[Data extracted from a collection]

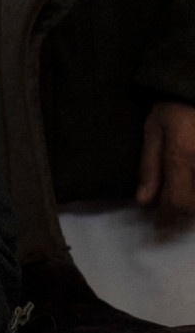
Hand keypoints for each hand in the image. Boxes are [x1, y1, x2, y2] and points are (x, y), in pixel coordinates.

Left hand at [139, 101, 194, 229]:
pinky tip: (189, 191)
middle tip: (169, 219)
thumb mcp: (153, 131)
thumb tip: (143, 200)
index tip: (158, 225)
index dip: (168, 217)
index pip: (177, 201)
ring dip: (193, 206)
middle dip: (183, 216)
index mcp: (183, 158)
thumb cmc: (174, 106)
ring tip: (181, 206)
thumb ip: (149, 166)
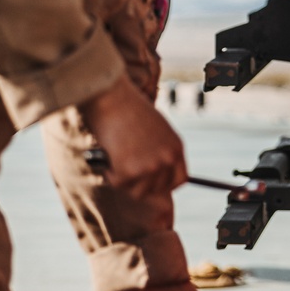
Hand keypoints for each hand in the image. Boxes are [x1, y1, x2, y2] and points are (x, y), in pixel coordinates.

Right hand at [81, 74, 186, 198]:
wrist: (112, 98)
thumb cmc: (130, 110)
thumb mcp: (155, 130)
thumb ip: (160, 152)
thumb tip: (159, 183)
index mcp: (176, 147)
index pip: (180, 180)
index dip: (165, 184)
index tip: (153, 183)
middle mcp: (166, 159)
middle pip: (157, 190)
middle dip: (142, 183)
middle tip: (127, 168)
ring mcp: (148, 167)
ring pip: (137, 192)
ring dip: (126, 180)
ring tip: (118, 157)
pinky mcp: (128, 172)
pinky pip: (118, 184)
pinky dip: (110, 173)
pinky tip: (109, 153)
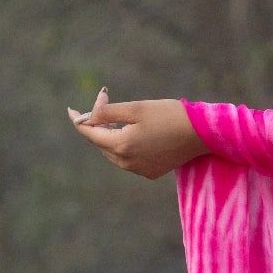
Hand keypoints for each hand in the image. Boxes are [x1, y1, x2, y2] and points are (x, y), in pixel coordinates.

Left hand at [68, 90, 207, 177]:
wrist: (202, 134)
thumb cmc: (169, 115)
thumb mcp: (136, 108)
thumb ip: (107, 112)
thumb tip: (86, 117)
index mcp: (121, 145)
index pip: (90, 133)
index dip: (79, 120)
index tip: (71, 110)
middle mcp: (127, 162)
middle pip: (101, 143)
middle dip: (99, 124)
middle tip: (106, 101)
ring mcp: (139, 170)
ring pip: (114, 152)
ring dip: (112, 135)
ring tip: (122, 117)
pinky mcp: (151, 172)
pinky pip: (129, 159)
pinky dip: (126, 145)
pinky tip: (136, 132)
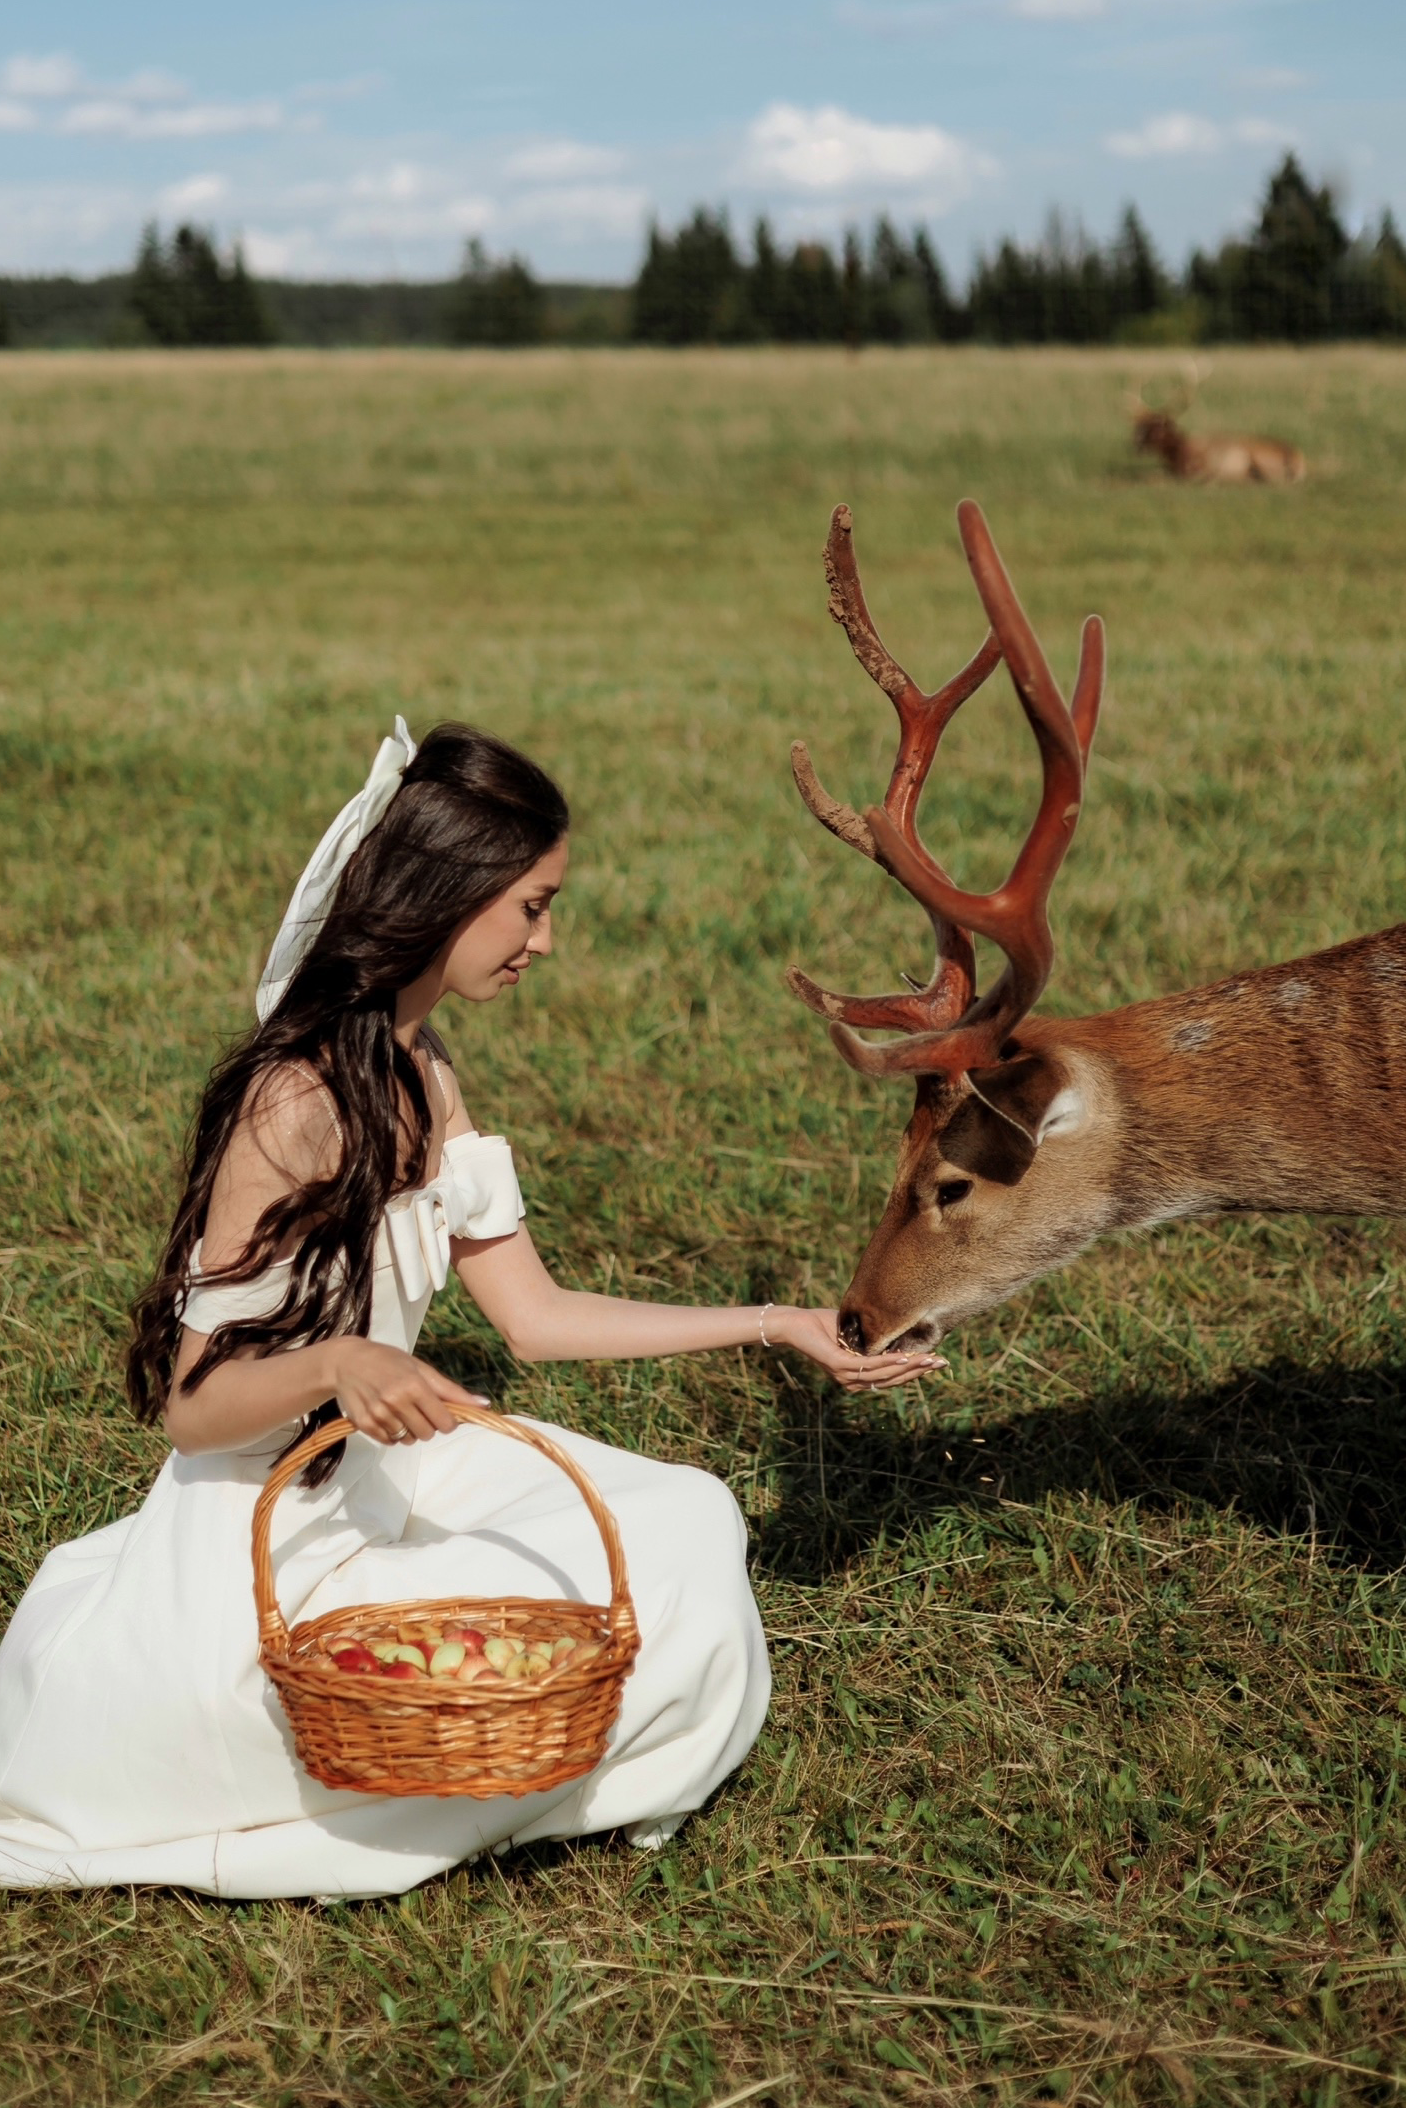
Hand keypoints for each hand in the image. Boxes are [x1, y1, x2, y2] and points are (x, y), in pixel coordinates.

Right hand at [328, 1337, 488, 1445]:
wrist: (347, 1362)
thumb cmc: (390, 1361)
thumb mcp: (421, 1368)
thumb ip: (451, 1390)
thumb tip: (483, 1404)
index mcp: (414, 1385)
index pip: (444, 1422)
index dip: (448, 1421)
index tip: (444, 1414)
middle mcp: (396, 1401)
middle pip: (427, 1434)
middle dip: (429, 1425)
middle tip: (420, 1409)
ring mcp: (379, 1414)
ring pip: (408, 1440)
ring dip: (411, 1430)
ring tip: (402, 1410)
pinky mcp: (364, 1425)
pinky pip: (390, 1441)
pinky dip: (393, 1434)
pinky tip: (388, 1415)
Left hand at [768, 1307, 947, 1392]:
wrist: (794, 1323)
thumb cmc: (822, 1324)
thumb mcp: (855, 1331)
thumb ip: (875, 1336)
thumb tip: (899, 1326)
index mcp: (857, 1376)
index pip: (891, 1377)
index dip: (914, 1371)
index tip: (936, 1362)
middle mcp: (853, 1381)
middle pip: (892, 1379)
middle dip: (918, 1370)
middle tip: (941, 1363)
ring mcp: (845, 1376)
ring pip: (884, 1374)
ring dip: (909, 1367)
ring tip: (929, 1359)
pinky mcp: (838, 1365)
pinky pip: (868, 1366)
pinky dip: (888, 1361)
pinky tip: (904, 1355)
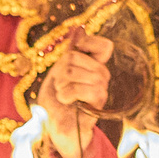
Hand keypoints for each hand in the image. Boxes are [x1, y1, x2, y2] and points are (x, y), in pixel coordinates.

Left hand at [41, 27, 111, 157]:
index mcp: (94, 66)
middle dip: (59, 70)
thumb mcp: (59, 71)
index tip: (71, 59)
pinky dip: (66, 94)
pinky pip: (82, 88)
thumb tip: (80, 29)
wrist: (54, 128)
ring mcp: (102, 90)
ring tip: (62, 94)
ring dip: (60, 84)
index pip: (104, 45)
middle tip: (60, 85)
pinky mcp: (98, 105)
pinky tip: (67, 102)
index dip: (85, 44)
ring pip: (74, 71)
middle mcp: (102, 76)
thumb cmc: (56, 100)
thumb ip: (70, 52)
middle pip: (75, 56)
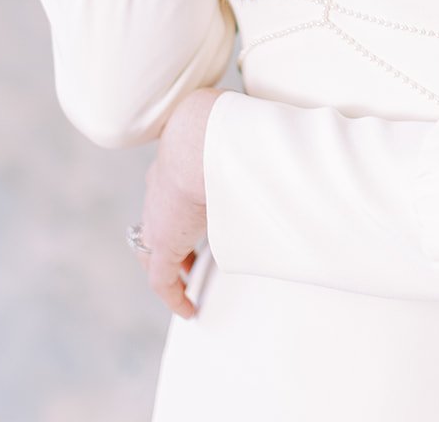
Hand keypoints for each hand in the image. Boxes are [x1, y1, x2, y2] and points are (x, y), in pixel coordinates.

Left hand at [136, 87, 228, 318]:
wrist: (199, 138)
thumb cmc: (221, 130)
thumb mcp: (232, 136)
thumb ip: (250, 145)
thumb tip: (285, 144)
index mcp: (174, 163)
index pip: (170, 190)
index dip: (182, 209)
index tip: (196, 219)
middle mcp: (159, 190)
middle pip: (155, 221)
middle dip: (172, 239)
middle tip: (189, 257)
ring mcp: (157, 217)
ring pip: (153, 250)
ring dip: (173, 264)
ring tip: (190, 283)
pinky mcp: (162, 244)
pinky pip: (161, 279)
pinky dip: (174, 295)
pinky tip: (188, 309)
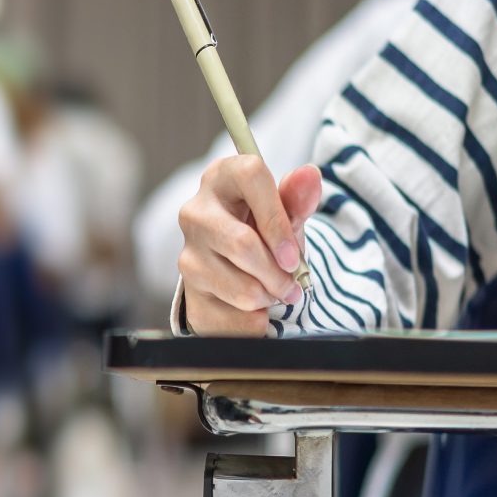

Assignment -> Tell how many lines in the data hold the string "Left". Only the number is wanted.

Response to this exercise -> 5